Thanks for the post! Great to see more people using SME and scalable vectors!

If I’m parsing the IR correctly, I can see that you are vectorizing K (the reduction dimension) with size 1, which means we are only reducing a single element, making the reduction redundant. I would expect canonicalization to remove such a reduction, in the same way it gets rid of other trivial or redundant computation. If you make the K vector size greater than 1, no canonicalization should happen. This is the intended behavior, IMO.

Perhaps the problem lies in the expectations of having a “low-level” canonical form for a matmul computation once we have lost the structural information that higher level ops provide (e.g., linalg.matmul, vector.contract…), which leads to a deeper issue:

This lowering path, which exists for historical reasons, has been serving our goals so far but it’s not the first time that it has caused problems. As mentioned multiple times in the past, the vector.multi_reduction -> vector.contract step should be removed in favor of direct linalg.matmul -> vector.contract direct lowering. The current step is not a lowering but a raise in abstraction and, as such, a certain level of complexity in the pattern matching is expected. This is the actual problem that should be fixed, IMO.

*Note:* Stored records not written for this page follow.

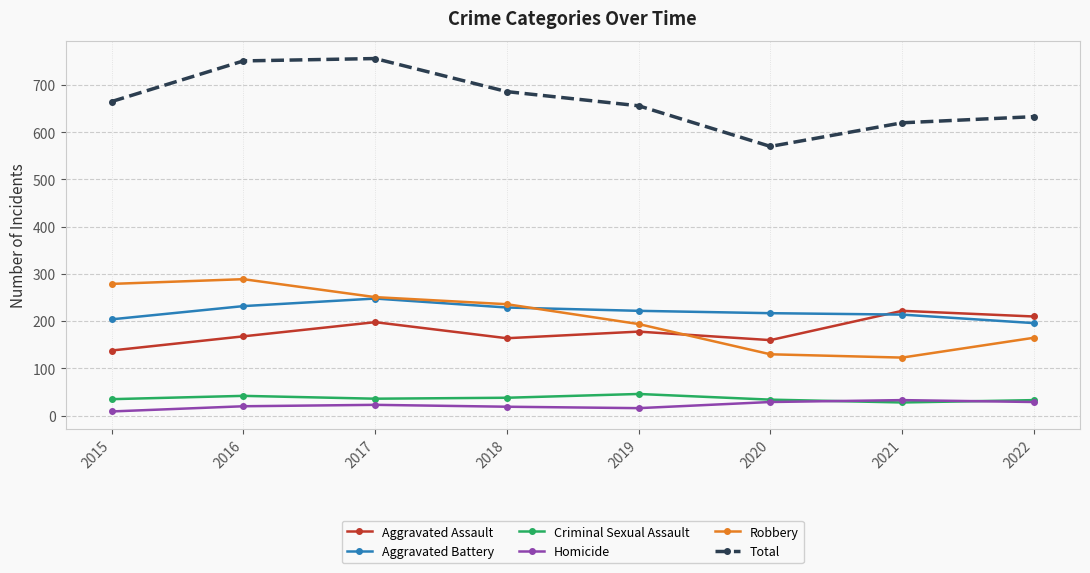

What is the sum of the Aggravated Battery values at 2018 and 2022?

425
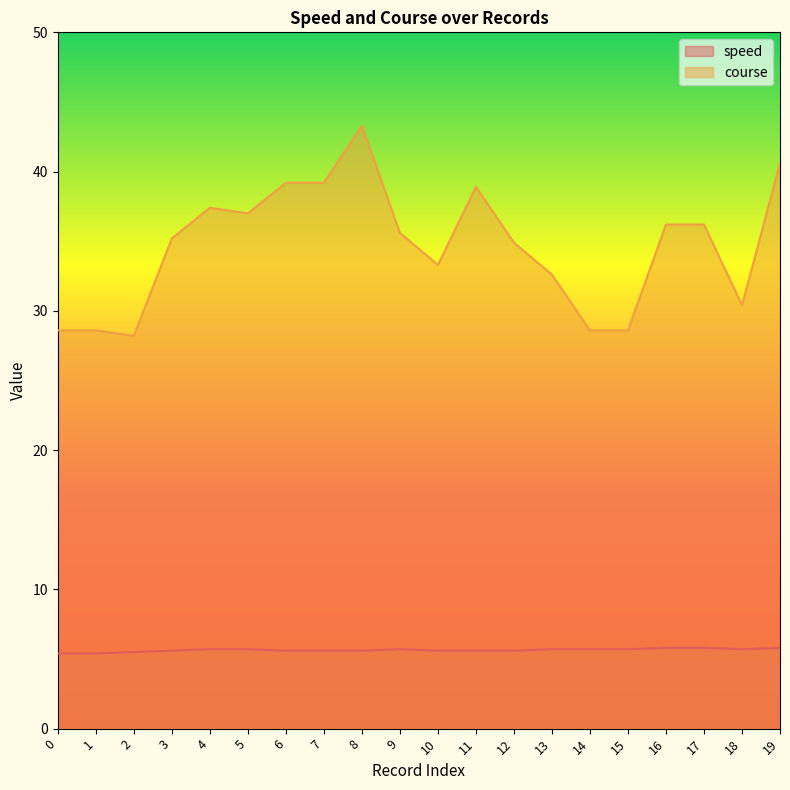

Where is course nearest to the value 35?

12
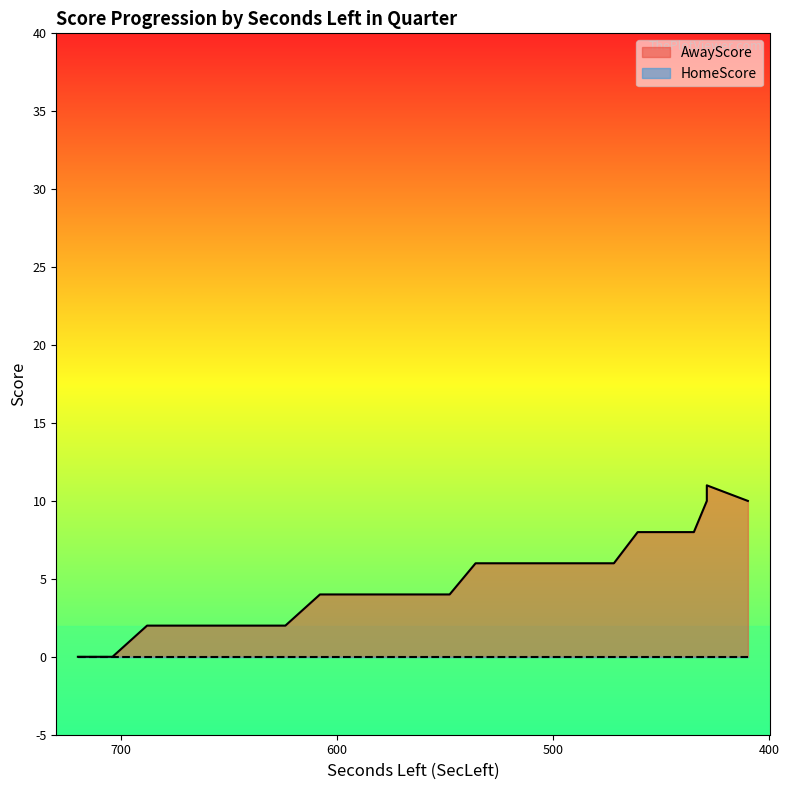

Read the value at 410, to the nearest 10.

10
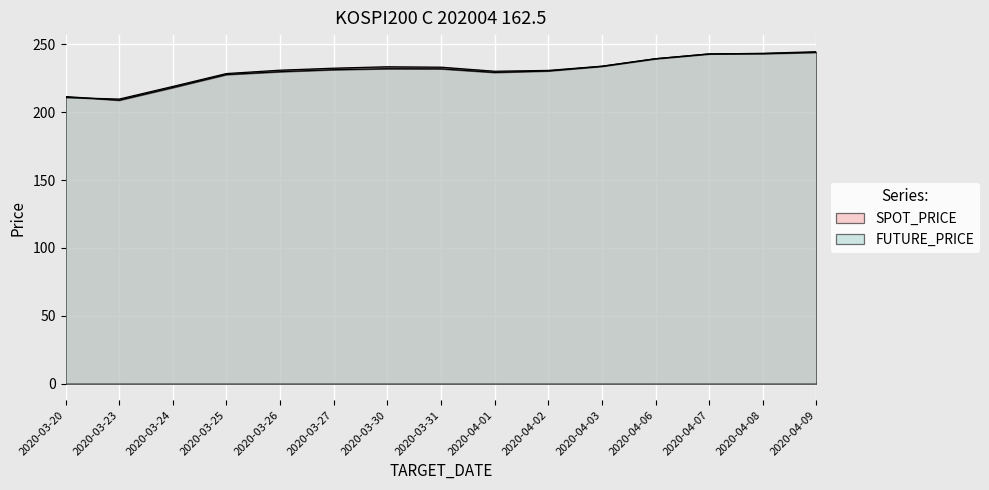

Rank the series by their average value, from highest to lowest.

SPOT_PRICE, FUTURE_PRICE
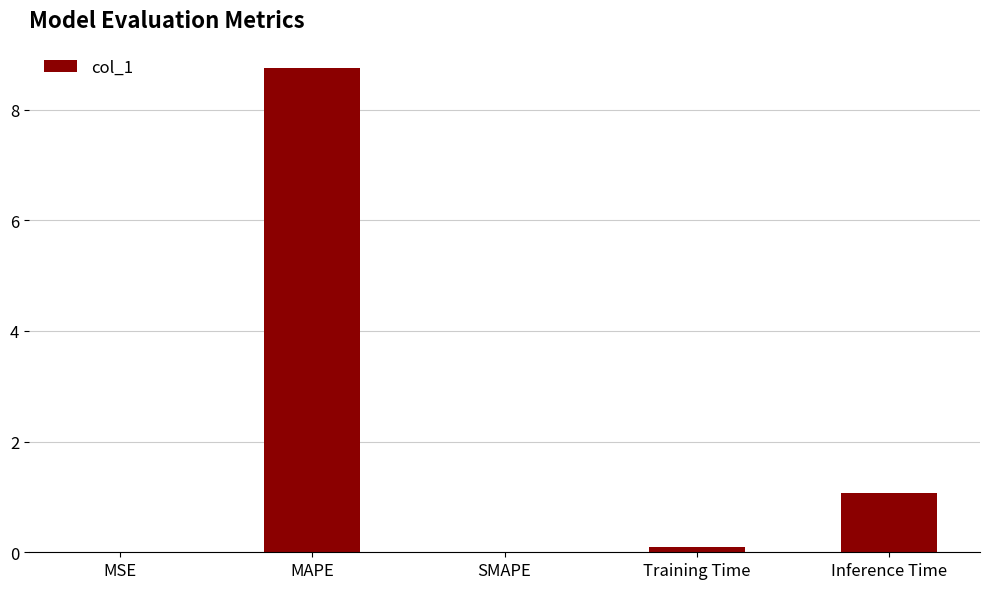

What is the sum of all values?

9.9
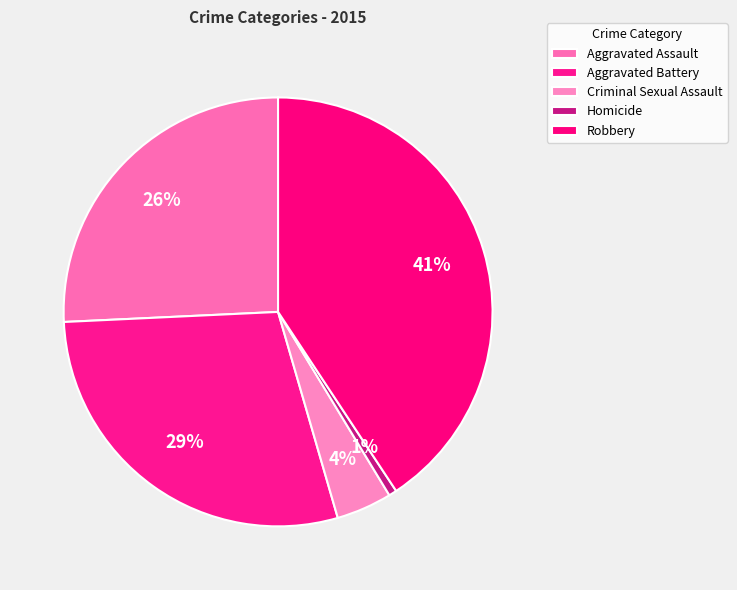

To the nearest percent, what portion does Aggravated Assault represent?

26%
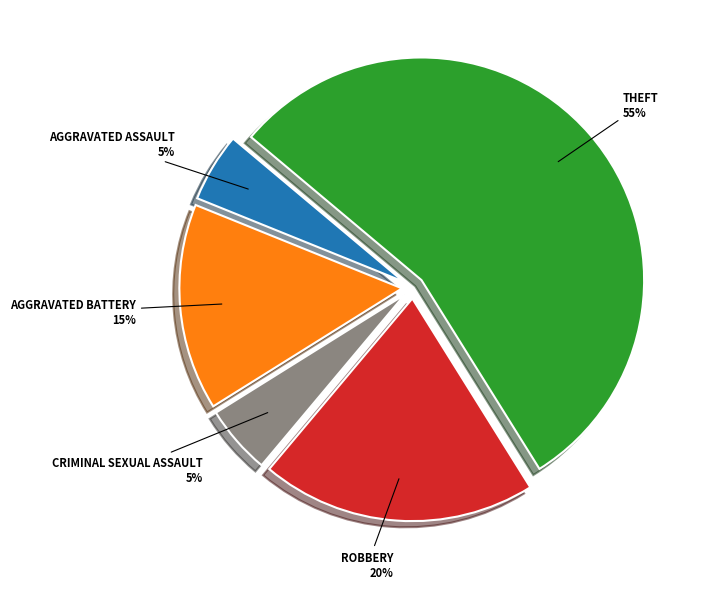

Does any single category account for the majority?

Yes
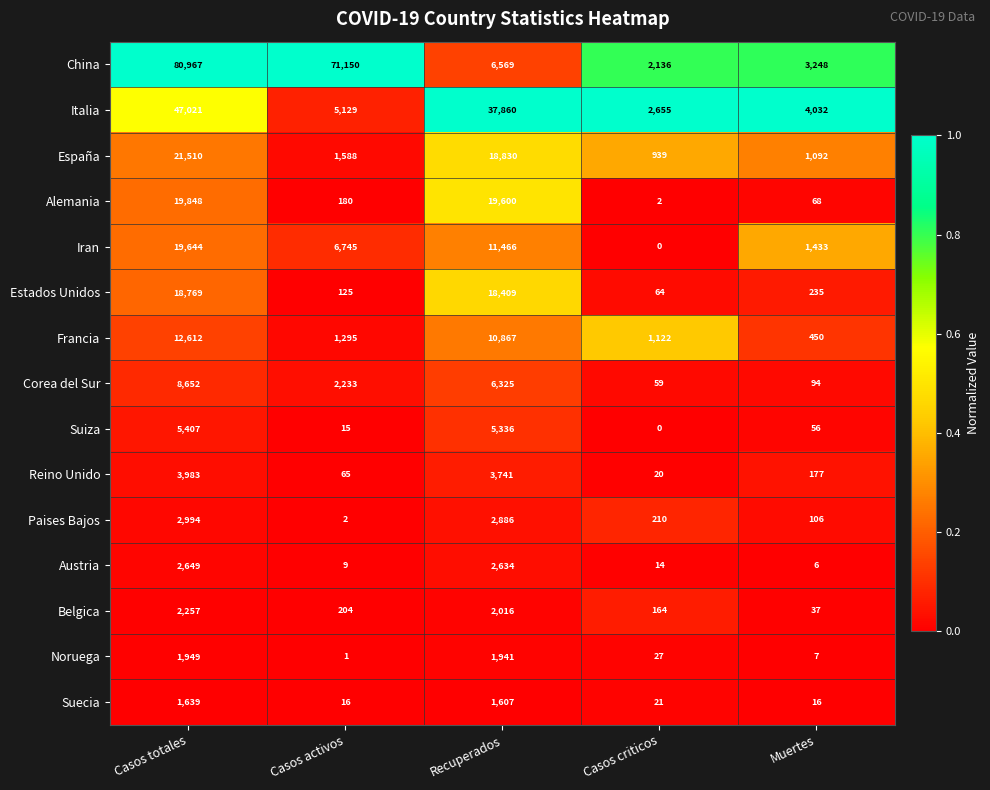

What is the difference between the highest and lowest values at Recuperados?

36253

This looks like an easy-to-fix bug and you pointed to the solution: the vectorizer shouldn’t try to vectorize an op that is already vectorized. Both the mask op and the masked op should have vector types so they shouldn’t pass the vectorizer’s preconditions. I’m also wondering what is the vectorization path that such masked operation is taking, as we mostly vectorize linalg ops and the masked operation shouldn’t be a linalg op at that point since it has been vectorized already. In any case, it should be a matter of bailing out from vectorization if any of the operand/result types of the candidate op has a vector type. It would be good to open a Github issue with a concrete reproducer and intermediate IR dumps.

This is one of the steps we planned to implement as part of the dynamic vector proposal so I would support this if it’s generic/reusable enough :slight_smile: